Lixing Niu; Jiapeng Li; Xingping Yu; Xinyi Dong; Shu Wang; Ruining Feng; Bo Wu; Ping Wei; Yisen Wang; Lifeng Fan

ICLR 2026

Conference paper

23 Apr 2026

Read the Room: Video Social Reasoning with Mental-Physical Causal Chains

Abstract

"Read the room", or the ability to infer others' mental states from subtle social cues, is a hallmark of human social intelligence, but remains a major challenge for current AI systems. Existing social reasoning datasets are limited in complexity, scale, and coverage of mental states, falling short of the rich causal dynamics found in real-life interactions. In this work, we introduce $R^3$ -Bench, an evaluation benchmark with fine-grained annotations of belief, intent, desire, emotion, and their causal chains in complex scenarios.

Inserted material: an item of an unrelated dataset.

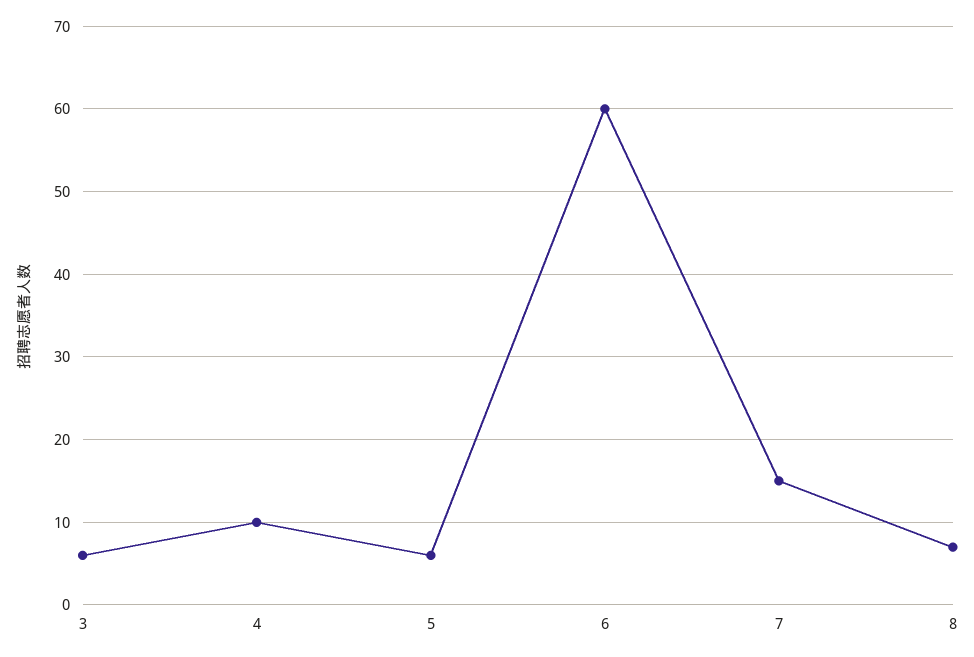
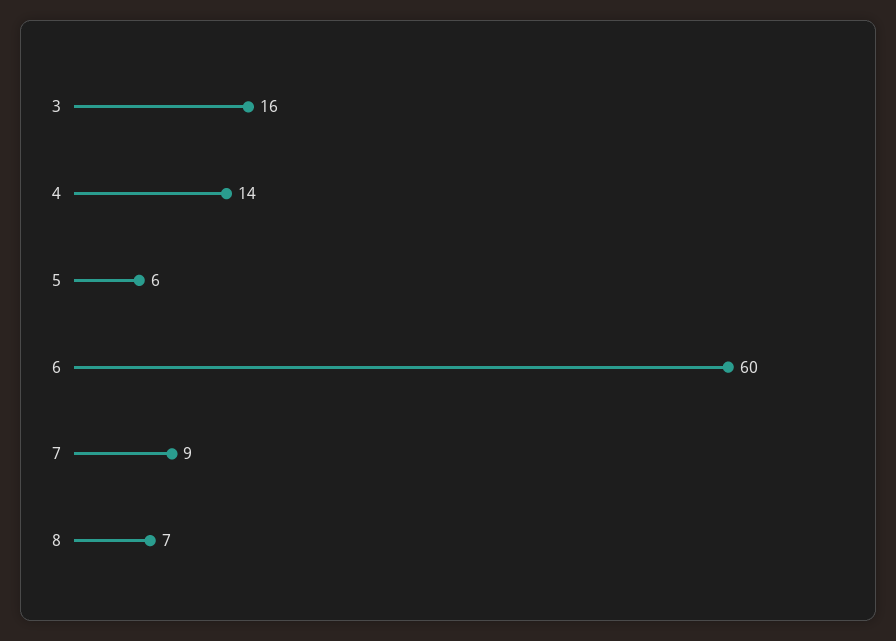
3: 6 -> 16
4: 10 -> 14
7: 15 -> 9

Furthermore, we introduce $R^3$ -FDT, a large-scale training set generated through a novel automated pipeline with the same chain structure. We conduct a comprehensive evaluation of state-of-the-art (SOTA) large vision-language models (LVLMs) on $R^3$ -Bench, revealing substantial deficiencies in consistent multi-step social reasoning. We also fine-tune a 7B model on $R^3$ -FDT, achieving notable improvements across multiple relevant benchmarks. Our contributions are three-fold: (i) a novel benchmark with richly annotated, multi-step causal reasoning data; (ii) systematic evidence that SOTA LVLMs fall far short of human-level reasoning; (iii) a scalable training dataset that significantly enhances social reasoning performance.